Ethereum will hard fork to fend off ongoing denial of service attacks, and ViaBTC is moving to Bitcoin Unlimited. Here are the cryptocurrency highlights of week 41:
- Ethereum is about to hard fork twice due to recent distributed denial of service (DDoS) attacks on the network. Lead developers believe low gas prices have given attackers the ability to threaten the network with these attacks. The first fork is therefore intended to raise gas prices to make it more difficult for the attacker to disrupt the Ethereum blockchain and clients. A second fork will then follow shortly after to revert “the current “state-bloat” introduced by the attacks. This second fork will serve to remove accounts which are empty; lacking code, balance, storage and nonce == 0.” The fork is set to happen at block height 2,463,000. Developer Martin Swende also adds that “as a temporary measure to minimize the effects of the most recent attack, we recommend all miners to lower the gaslimit to 500K gas.”
- The hard forks in Ethereum could have an unintended casualty in the form of Ethereum Classic. Although the forks aren’t causing much controversy within the Ethereum community, the same cannot be said for the Ethereum Classic community. The latter has the same vulnerabilities in its network, and would thus have to go through the same forks, but it is currently deeply divided over the matter with some even calling a hard fork a “violation of immutability”. They are also planning to continue running the current chain as Ethereum Classic Uncensored, which would split the already tiny community.
- ViaBTC, currently one of the largest pools in the Bitcoin network with around 10% of network hashrate, has decided move all of its mining operations to Bitcoin Unlimited. In a statement ViaBTC argues that the move is necessary to prevent “network suicide”, because “without growing capacity for on-chain transactions the business model of the miners who secure the bitcoin network against attacks will be destroyed.

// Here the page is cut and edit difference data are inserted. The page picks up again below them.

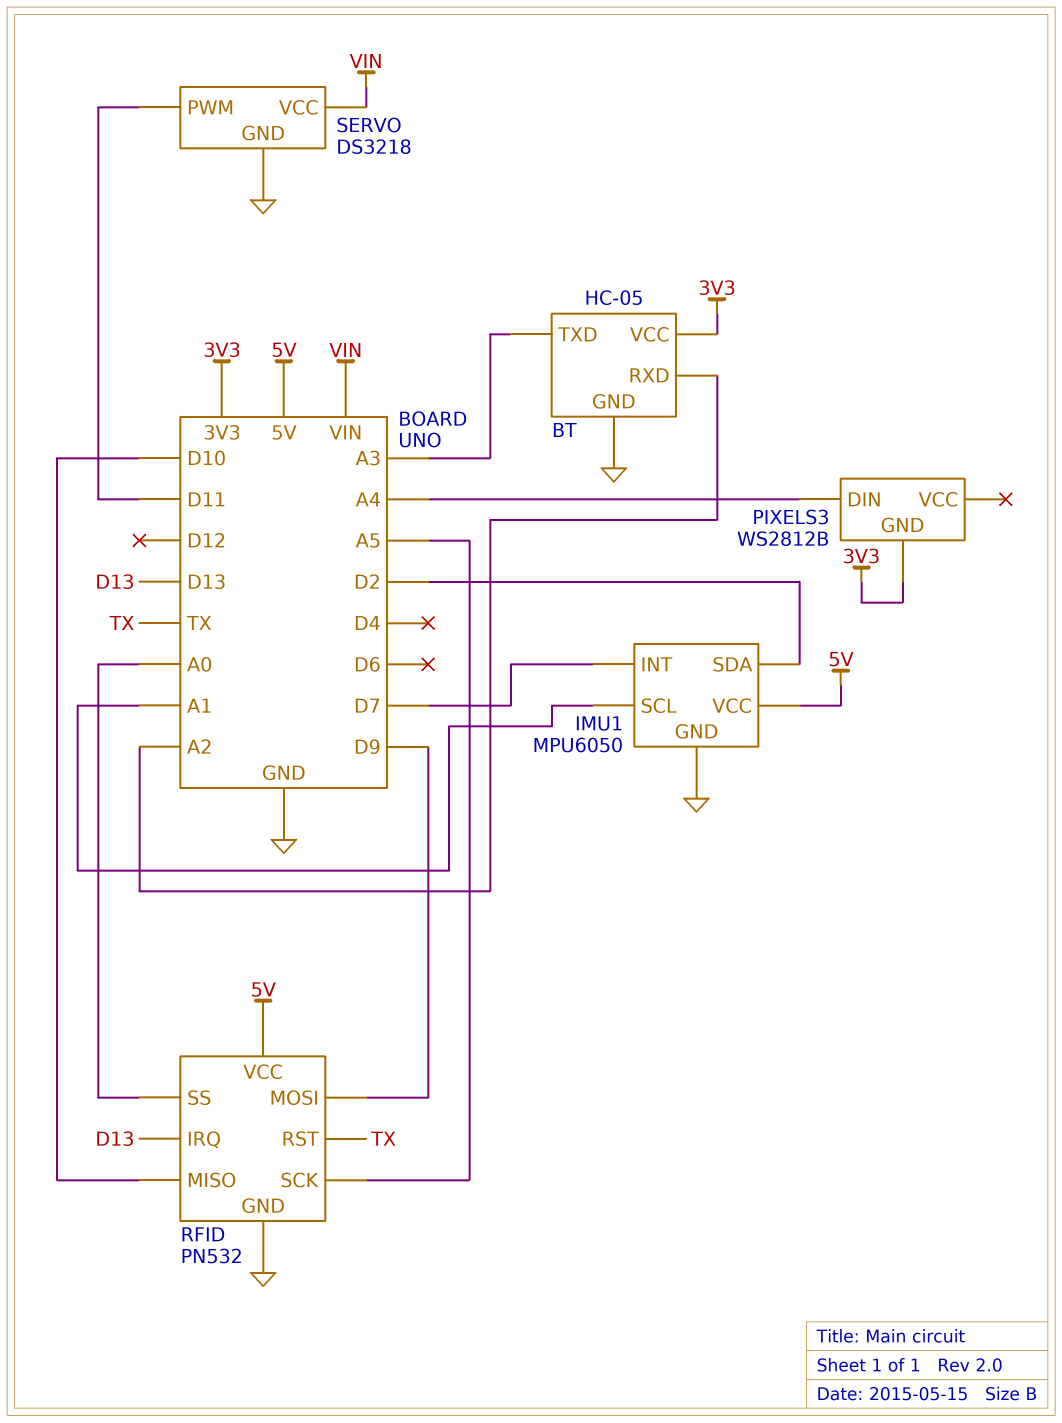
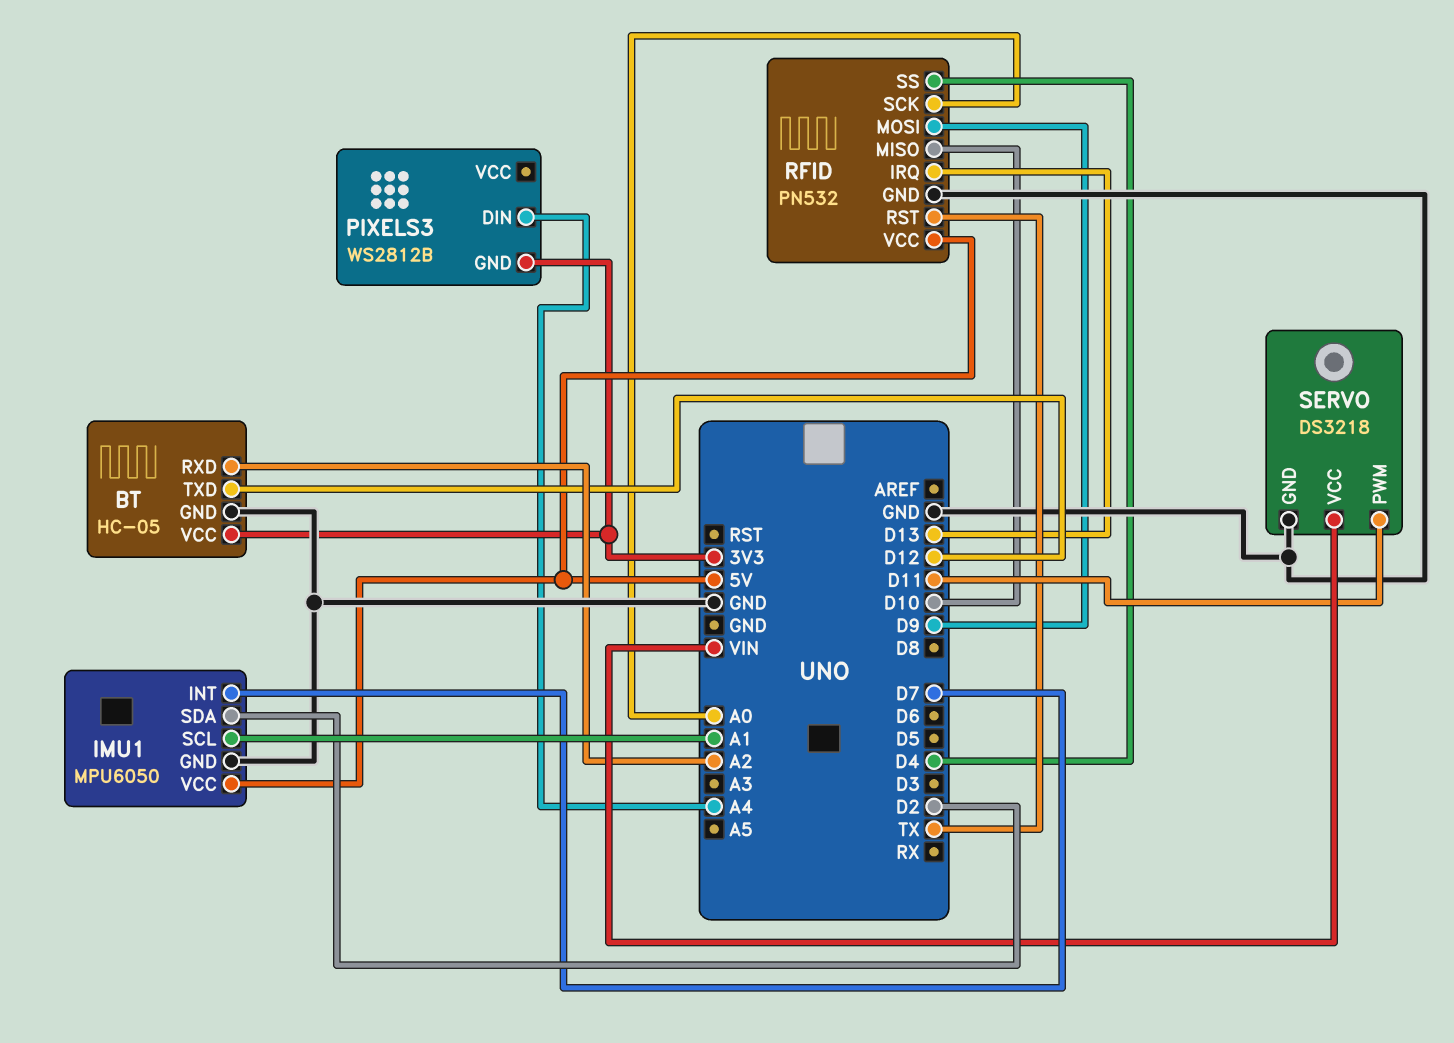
BT pin TXD: A3 -> D12
RFID pin SCK: A5 -> A0
RFID pin SS: A0 -> D4

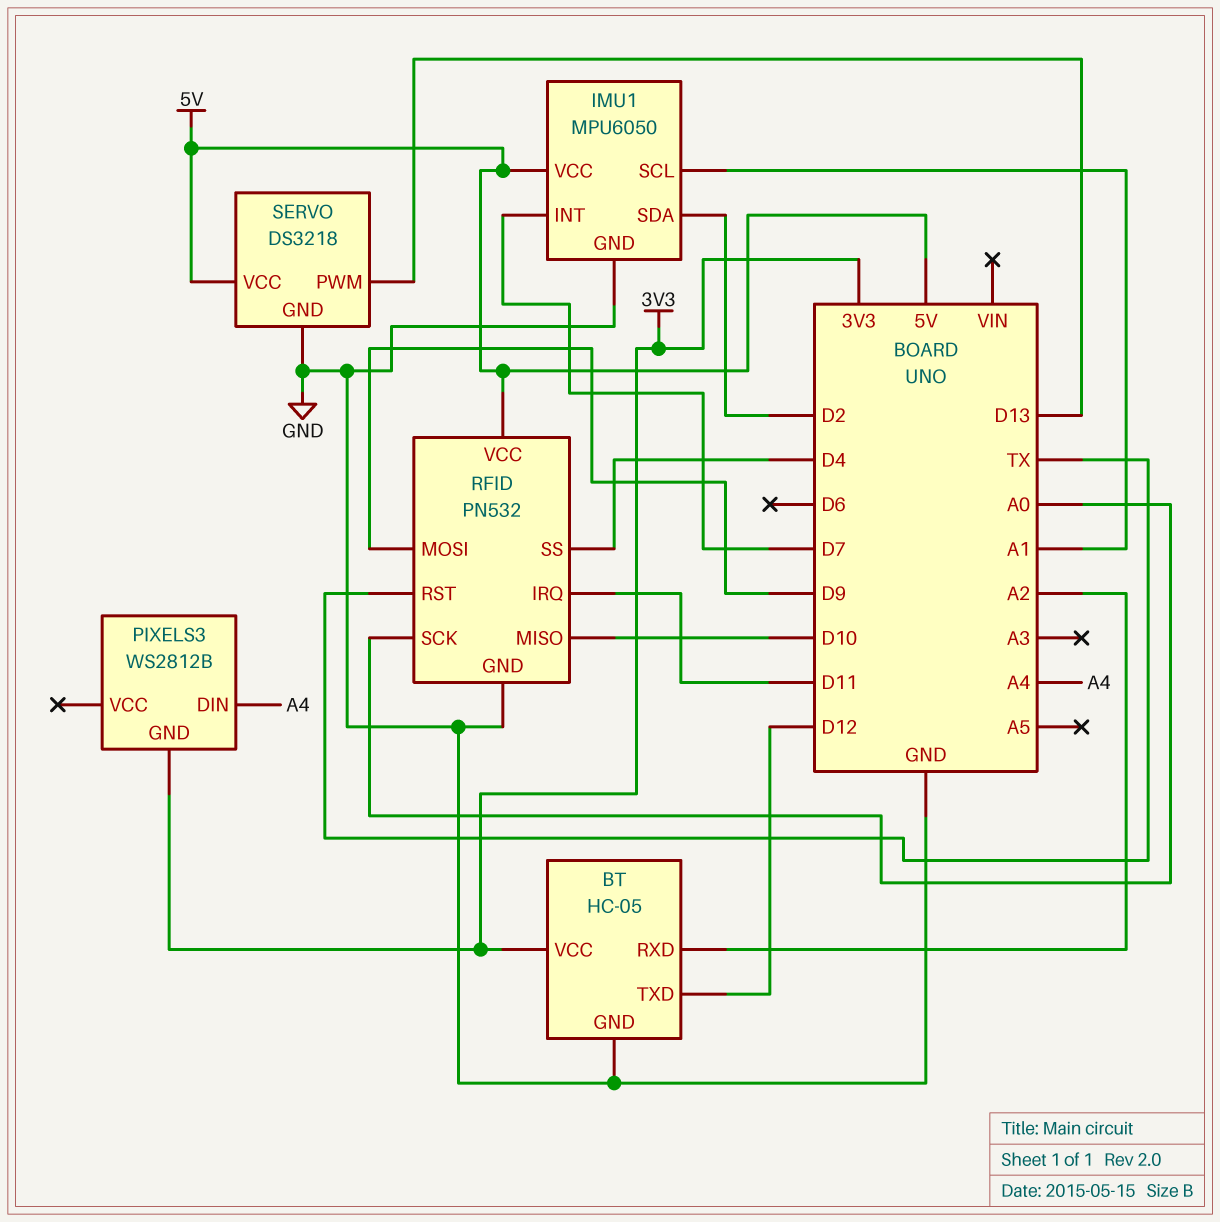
RFID pin IRQ: D13 -> D11
SERVO pin PWM: D11 -> D13
SERVO pin VCC: VIN -> 5V

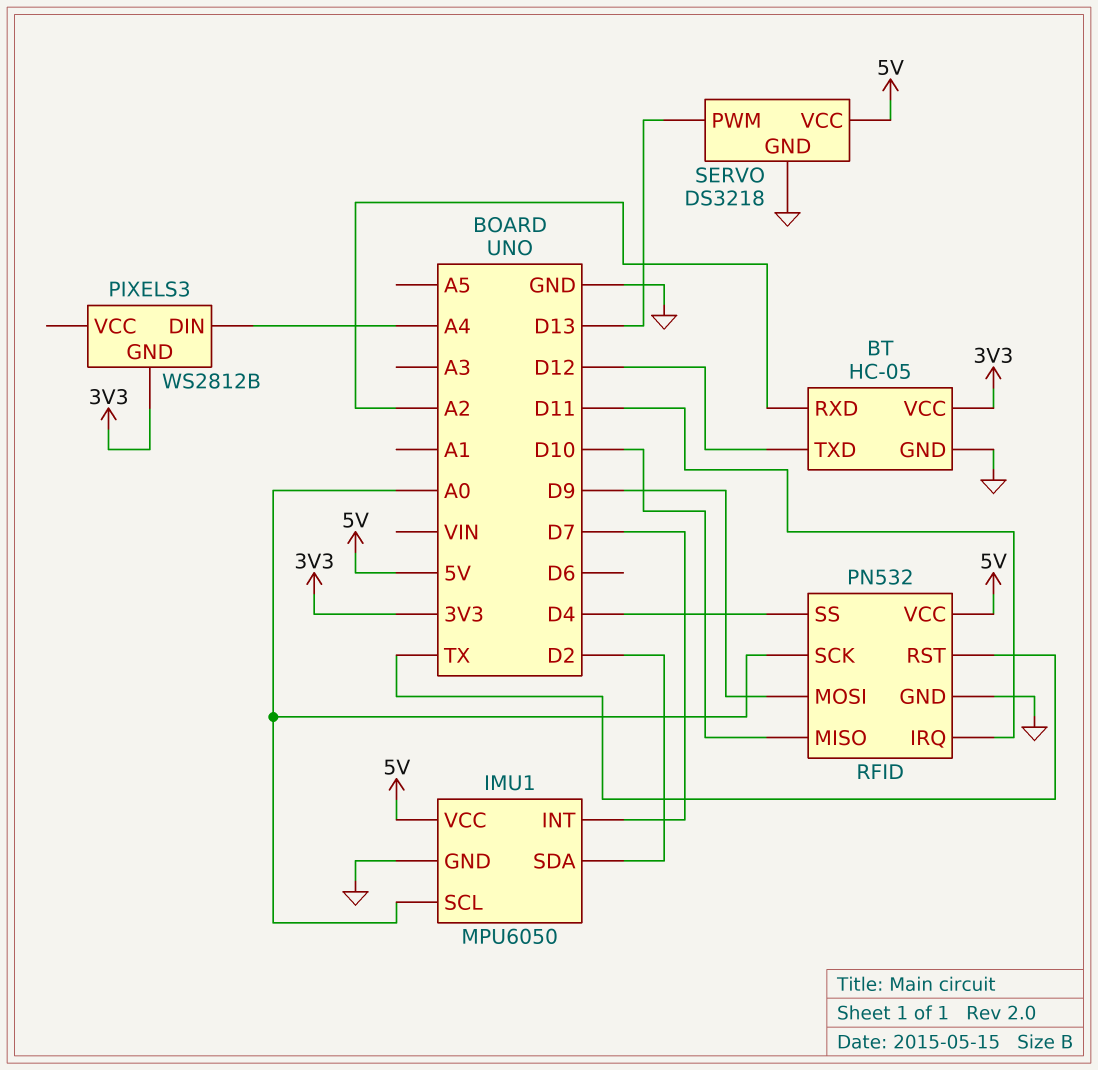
IMU1 pin SCL: A1 -> A0

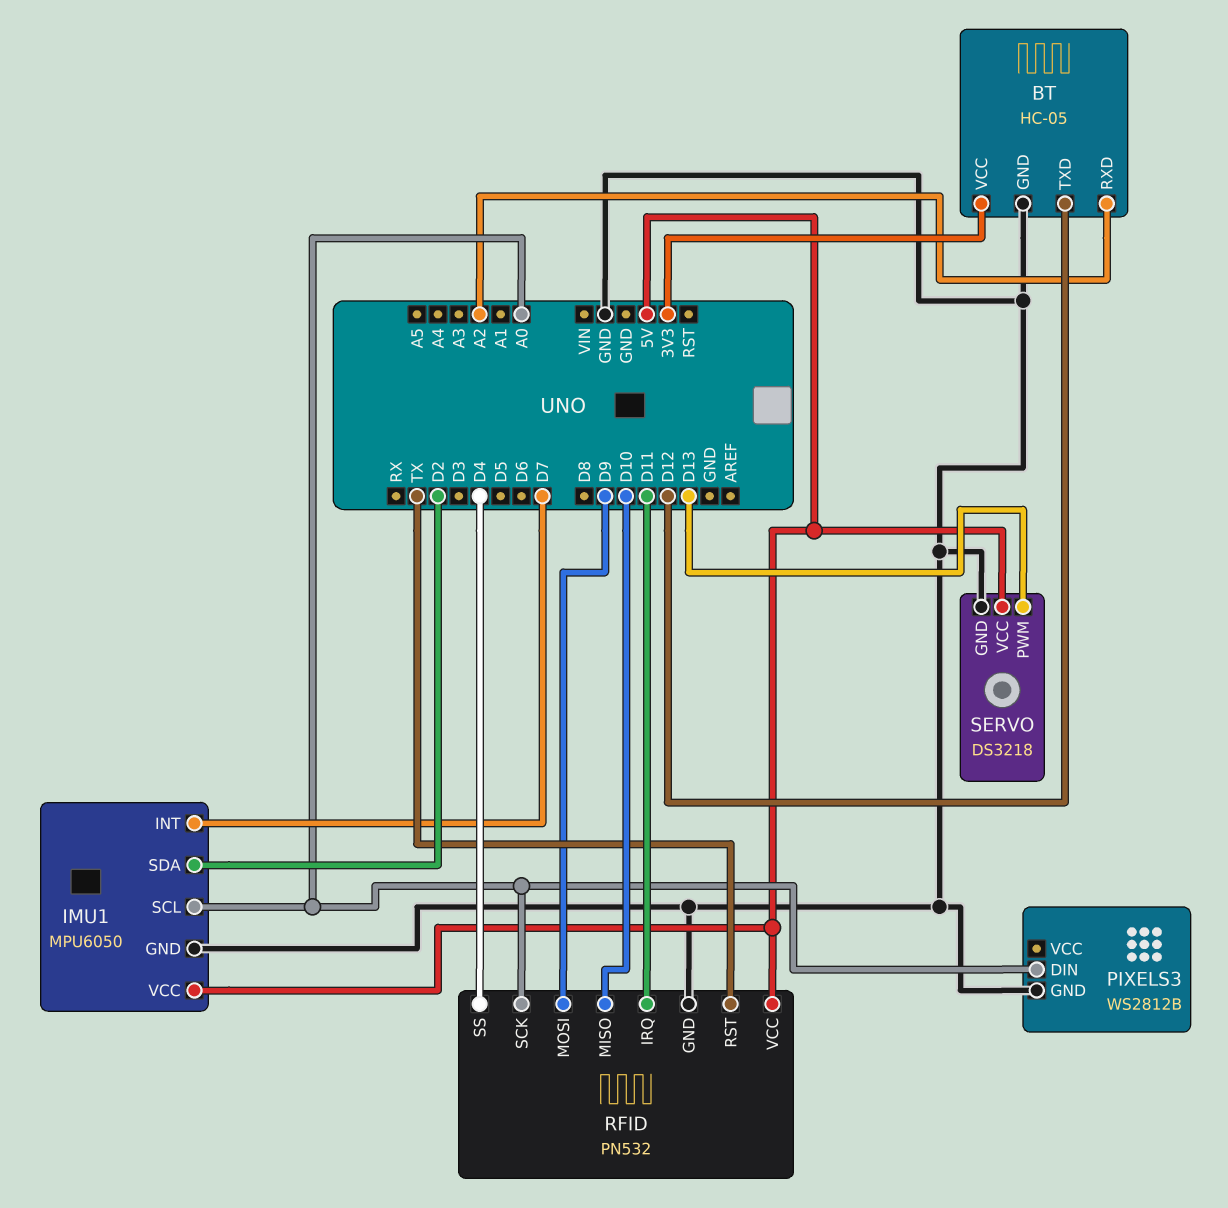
PIXELS3 pin DIN: A4 -> A0
PIXELS3 pin GND: 3V3 -> GND

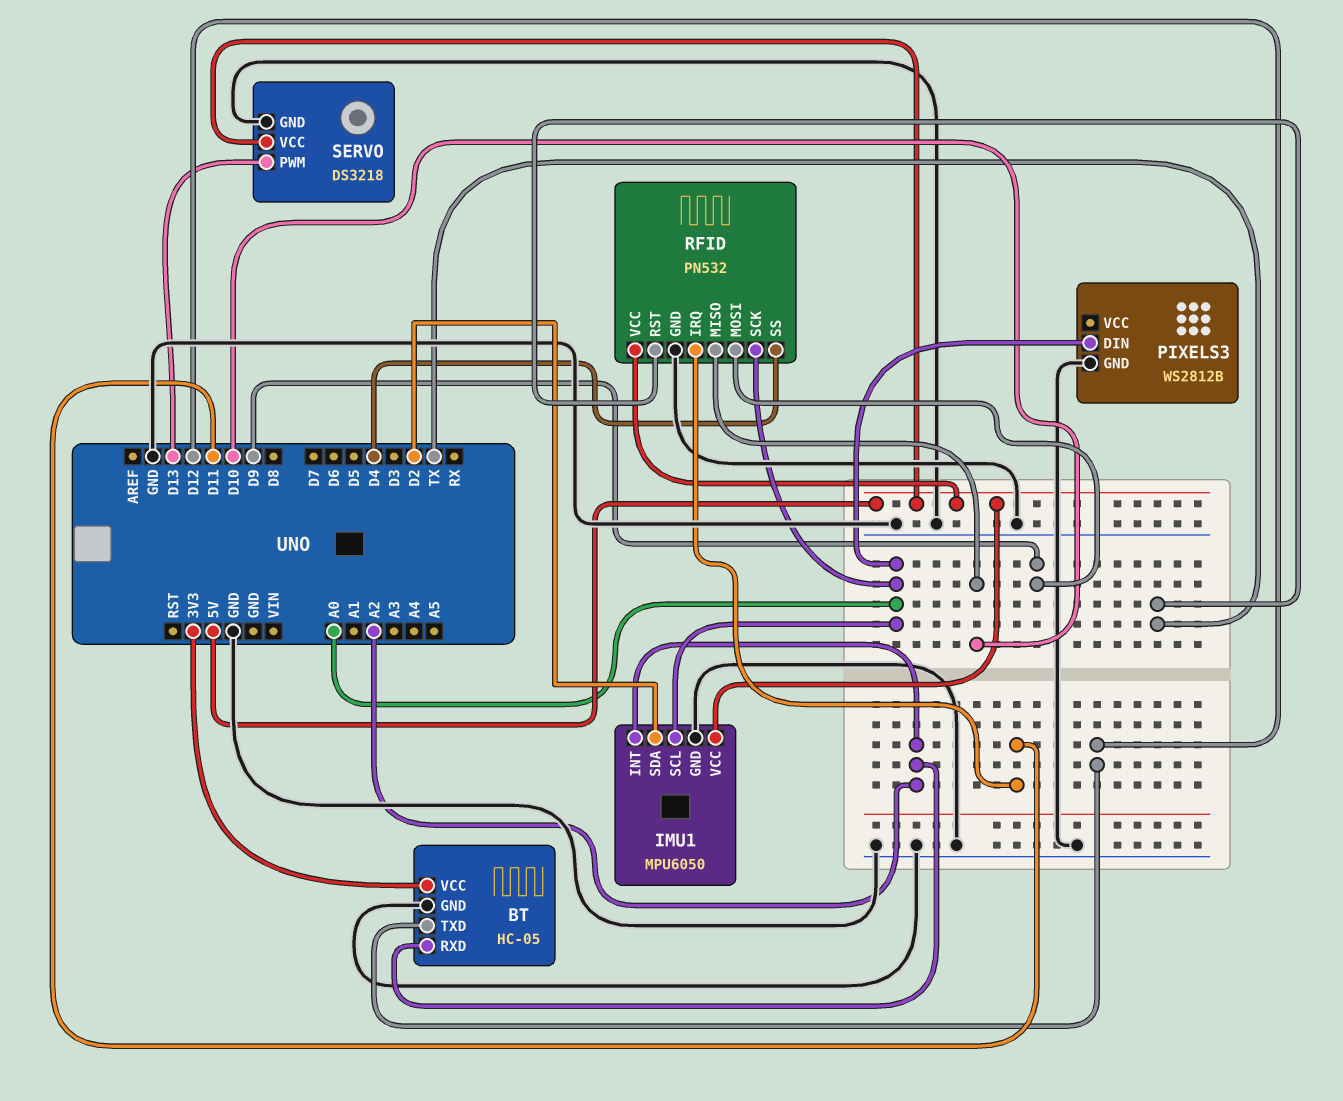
IMU1 pin INT: D7 -> A2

If mining ceases to be a profitable enterprise, and it will if we do not allow conditions which enable more on-chain transactions to occur, the network will lose the enormous amount of computing power that keeps it secure from attackers. This is guaranteed to bring about the failure of Bitcoin the protocol as well as bitcoin the currency.” The latest move comes as a shock to Core developers who are preparing to implement Segregated Witness. The latter would be implemented with a 95% activation threshold (although this can still be lowered), but ViaBTC won’t be supporting it without on-chain scaling.
- The US Securities and Exchange Commission (SEC) is once again delaying a decision on whether to approve a bid to launch a bitcoin exchange traded fund (ETF) by investors Tyler and Cameron Winklevoss. The SEC is now opening up to additional public feedback, as it is looking for feedback on the “stability of bitcoin, the manner in which the trust will value the holdings, and any potential conflicts of interest between the custodian and bitcoin exchange Gemini, which is owned by the Winklevoss brothers.” Commentators have 21 days from the publication of the SEC document in the Federal Register to formally enter their submissions. Rebuttals can be filed 35 days from that time.
- The price of Bitcoin increased by more than three percent this week to a current rate of about $640 per BTC. The price of Ethereum lost a similar percentage, causing the price of Ether to drop to a rate of $11.87 per ETH. Ethereum Classic crashed again on concerns the community could split, taking the price to $0.99 per ETC. Monero another three percent of its value as well. XMR is now trading at a rate of $6.60 per coin.